Jet fuel prices have been rising sharply this month too, leading to predictions that airlines will hike prices, subduing demand, or even cut routes.

These changes mean that oil is “dictating the tempo of global activity”, says Stephen Innes, managing partner at SPI Asset Management.

He explains:

double quotation markAsia is the first to blink, as it always is when the energy complex starts to bite. Japan’s petrochemical sector is already throttling back, not as a strategic choice but as a forced response to feedstock scarcity and elevated costs. Ethylene runs are being cut, restarts delayed, and the entire chain is starting to behave like a machine that no longer trusts its fuel supply. South Korea is moving down the same path, with major producers stepping back from full capacity and even invoking force majeure, which in market language is less a legal term and more a flare shot into the sky signaling that the system is under stress. When governments begin labeling inputs like naphtha as economic security items, you know the conversation has shifted from price discovery to resource preservation.

China, which typically absorbs shocks with scale and policy cushioning, is not immune either.

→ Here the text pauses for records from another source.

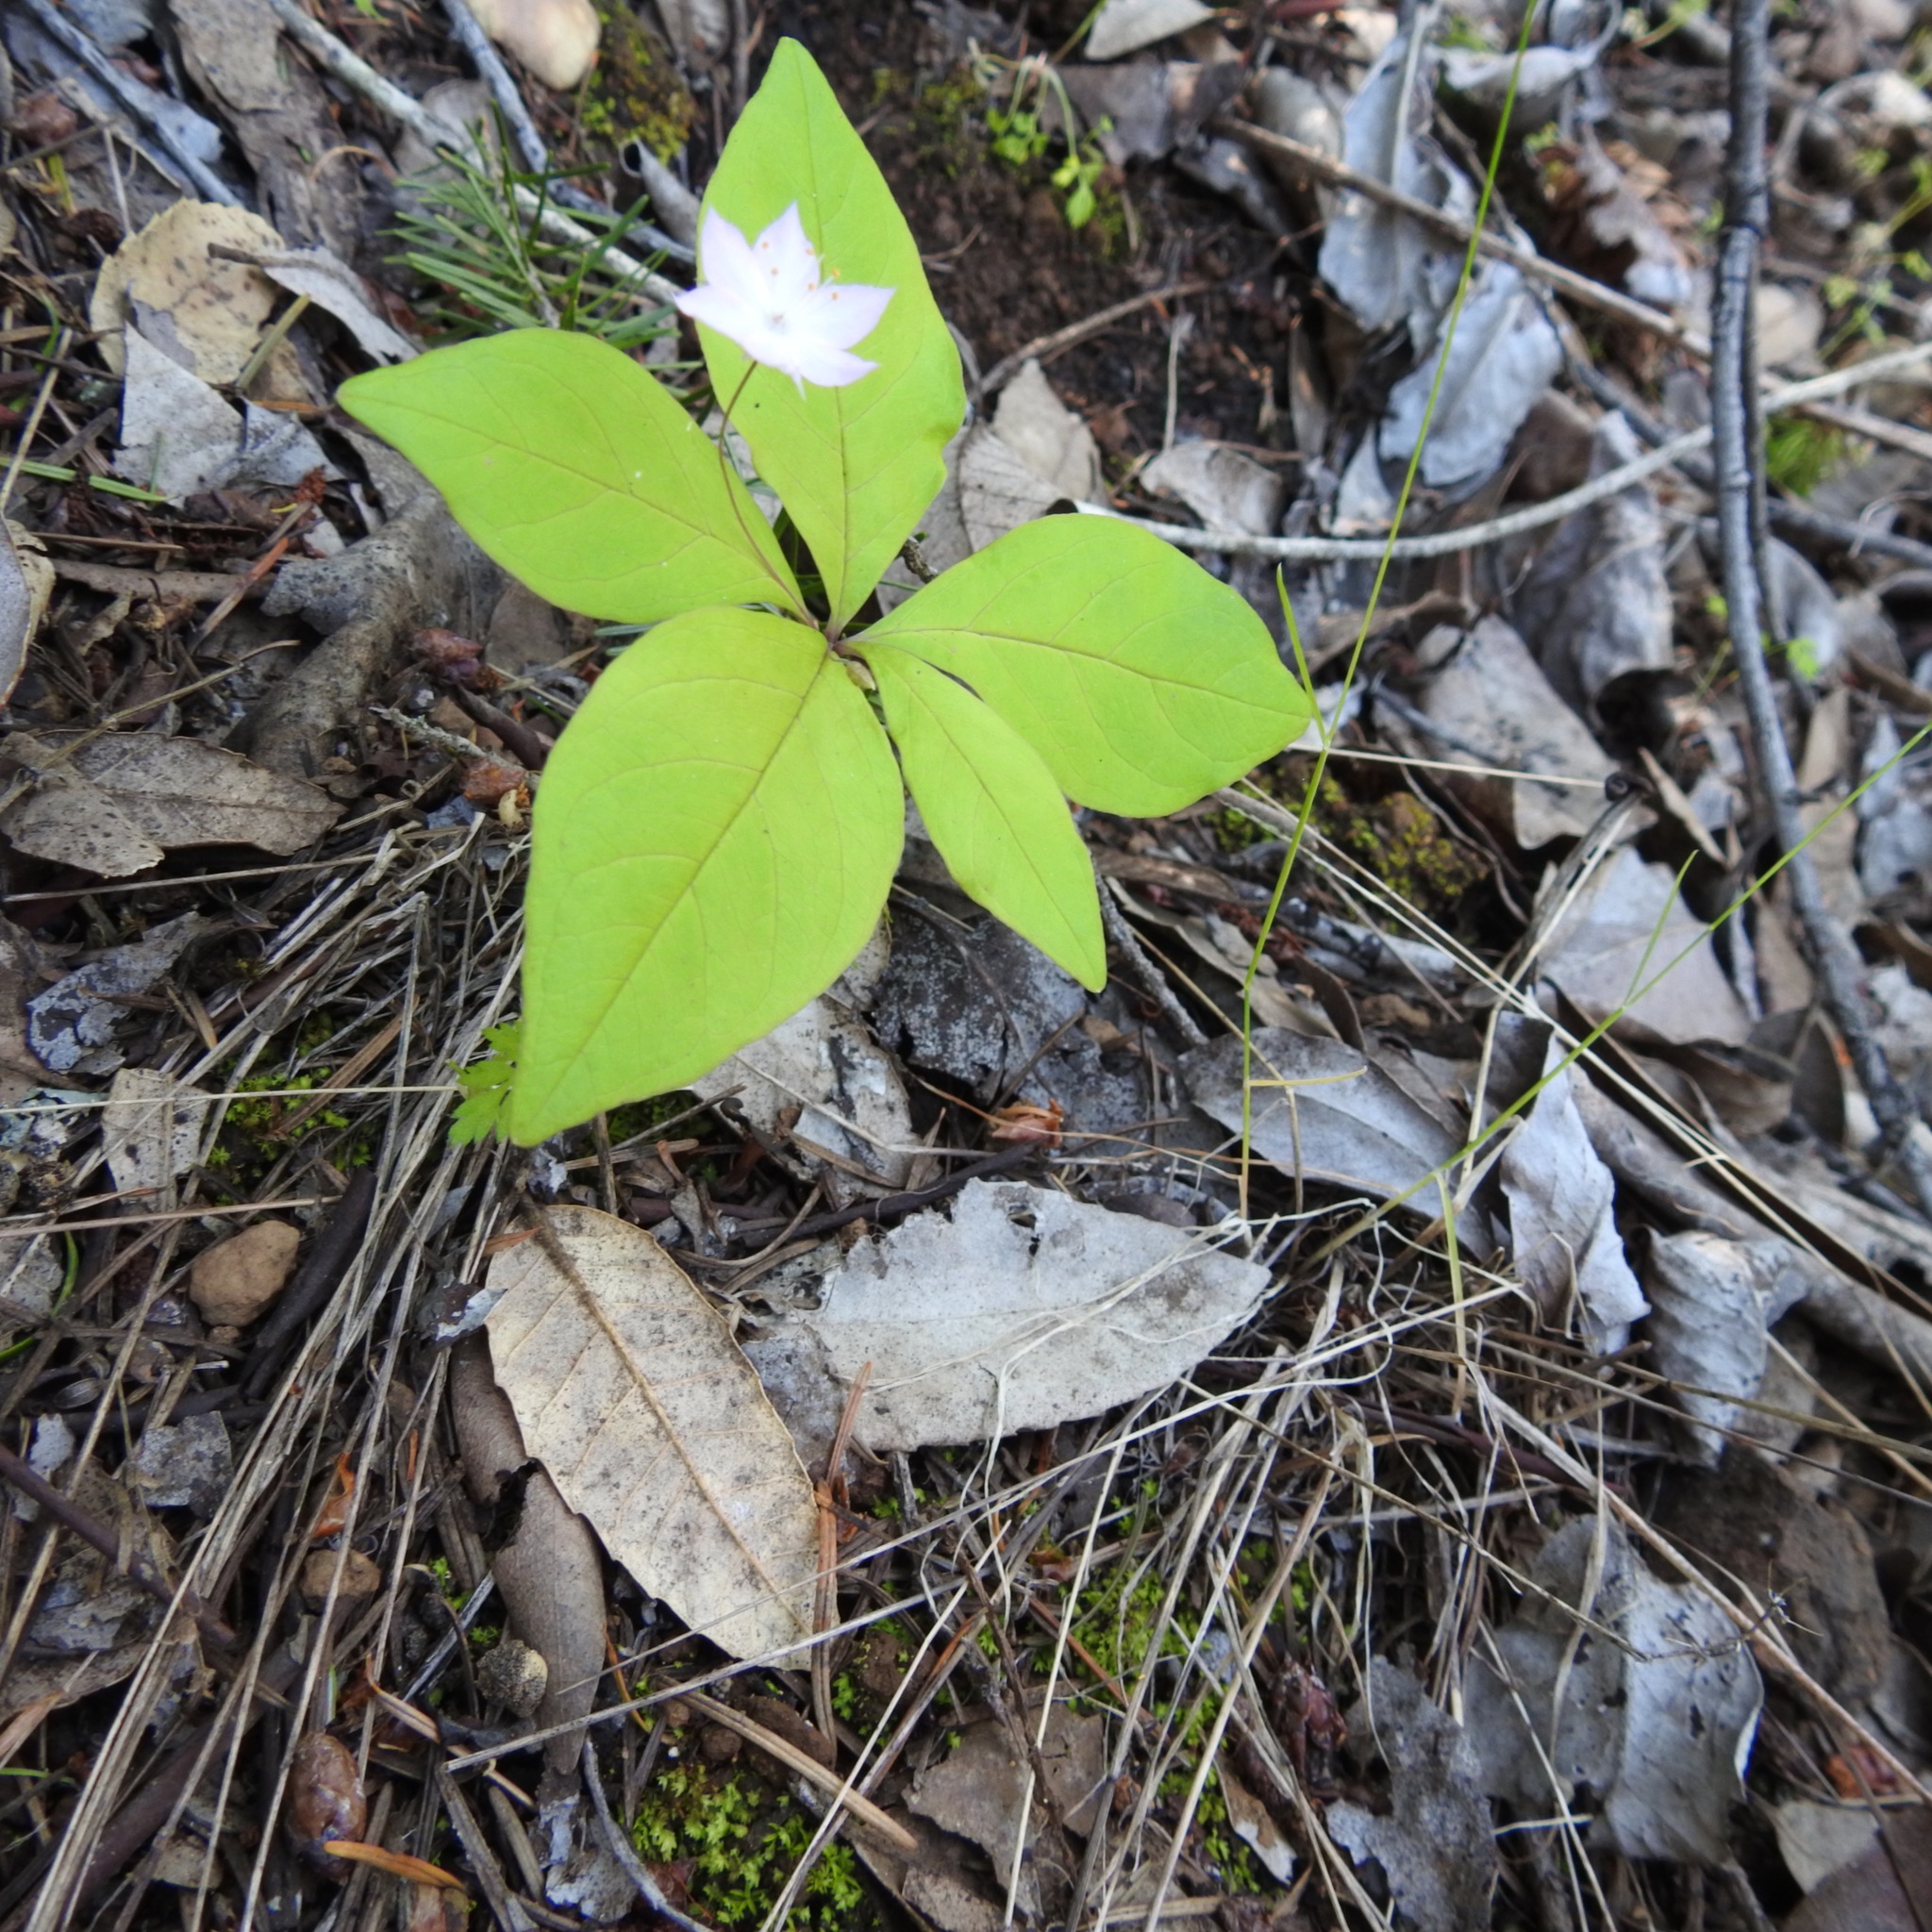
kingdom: Plantae
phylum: Tracheophyta
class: Magnoliopsida
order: Ericales
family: Primulaceae
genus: Lysimachia
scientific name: Lysimachia latifolia
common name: Pacific starflower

Refinery runs are being dialed down to conserve crude, not because demand is booming but because supply certainty has evaporated. Downstream, petrochemical operations are shutting units and suspending deliveries, effectively pulling liquidity out of the physical market. This is how demand destruction actually looks in real time.

The agenda

  • 7am GMT: UK public sector finances for February

  • 9:45am GMT: Speech by FCA CEO Nikhil Rathi at JP Morgan Pensions and Savings Symposium.